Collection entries
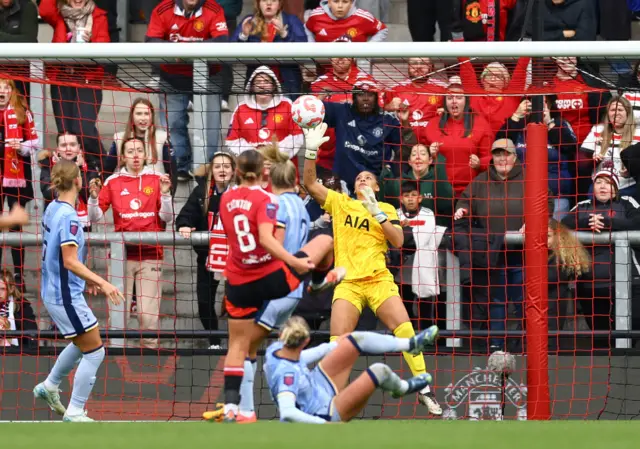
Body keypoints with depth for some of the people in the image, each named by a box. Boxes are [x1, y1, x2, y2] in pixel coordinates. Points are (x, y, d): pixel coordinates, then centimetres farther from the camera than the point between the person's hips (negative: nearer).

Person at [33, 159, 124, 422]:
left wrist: (86, 278, 23)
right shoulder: (69, 217, -22)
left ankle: (49, 387, 38)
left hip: (53, 290, 9)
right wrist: (102, 283, -30)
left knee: (82, 344, 28)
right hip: (65, 295, -9)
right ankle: (75, 413, 2)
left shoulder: (52, 209, 5)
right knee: (95, 352, -1)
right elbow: (70, 261, -27)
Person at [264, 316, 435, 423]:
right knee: (379, 371, -14)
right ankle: (402, 388, 25)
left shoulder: (276, 349, -15)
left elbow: (298, 358, 7)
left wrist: (334, 345, 21)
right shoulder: (286, 373, -39)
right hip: (324, 414, -9)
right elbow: (287, 413, -49)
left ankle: (411, 344, 30)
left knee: (356, 340, 6)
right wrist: (323, 423, -44)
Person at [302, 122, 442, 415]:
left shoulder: (386, 210, 13)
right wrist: (311, 152, -10)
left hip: (379, 280, 0)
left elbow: (398, 241, -1)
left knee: (404, 328, -17)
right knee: (338, 340, -15)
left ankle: (424, 389, -10)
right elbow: (310, 184, 3)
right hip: (348, 283, 0)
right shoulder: (339, 202, 14)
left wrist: (377, 213, -10)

[Problem to solve] Please quote the lines above word for word, leaving out the pictures.

[Exercise result]
Body keypoints with depth for some of the people in the image, each named by a box. Boxes are [x1, y1, x2, y2] in pixel coordinates. Points are (x, y, d): pixel coordinates, then centimetres farther from the camera than the point between the person's hips (negative: nearer).

Person at [33, 159, 124, 422]:
left wrist: (86, 278, 23)
right shoulder: (69, 217, -22)
left ankle: (49, 387, 38)
left hip: (53, 290, 9)
right wrist: (102, 283, -30)
left knee: (82, 344, 28)
right hip: (65, 295, -9)
right ankle: (75, 413, 2)
left shoulder: (52, 209, 5)
right knee: (95, 352, -1)
right elbow: (70, 261, -27)
Person at [264, 316, 435, 423]:
right knee: (379, 371, -14)
right ankle: (402, 388, 25)
left shoulder: (276, 349, -15)
left elbow: (298, 358, 7)
left wrist: (334, 345, 21)
right shoulder: (286, 373, -39)
right hip: (324, 414, -9)
right elbow: (287, 413, -49)
left ankle: (411, 344, 30)
left knee: (356, 340, 6)
right wrist: (323, 423, -44)
Person at [302, 122, 442, 415]:
left shoulder: (386, 210, 13)
right wrist: (311, 152, -10)
left hip: (379, 280, 0)
left elbow: (398, 241, -1)
left knee: (404, 328, -17)
right knee: (338, 340, -15)
left ankle: (424, 389, -10)
right elbow: (310, 184, 3)
right hip: (348, 283, 0)
right shoulder: (339, 202, 14)
left wrist: (377, 213, -10)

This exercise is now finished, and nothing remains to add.